### Records provided

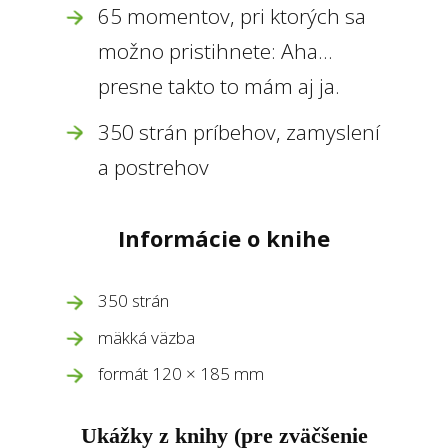
65 momentov, pri ktorých sa
možno pristihnete: Aha…
presne takto to mám aj ja.
350 strán príbehov, zamyslení
a postrehov
Informácie o knihe
350 strán
mäkká väzba
formát 120 × 185 mm
Ukážky z knihy (pre zväčšenie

######

# What is being asked
Without the pictures, return the records above exactly as given.

# Exercise output
65 momentov, pri ktorých sa
možno pristihnete: Aha…
presne takto to mám aj ja.
350 strán príbehov, zamyslení
a postrehov
Informácie o knihe
350 strán
mäkká väzba
formát 120 × 185 mm
Ukážky z knihy (pre zväčšenie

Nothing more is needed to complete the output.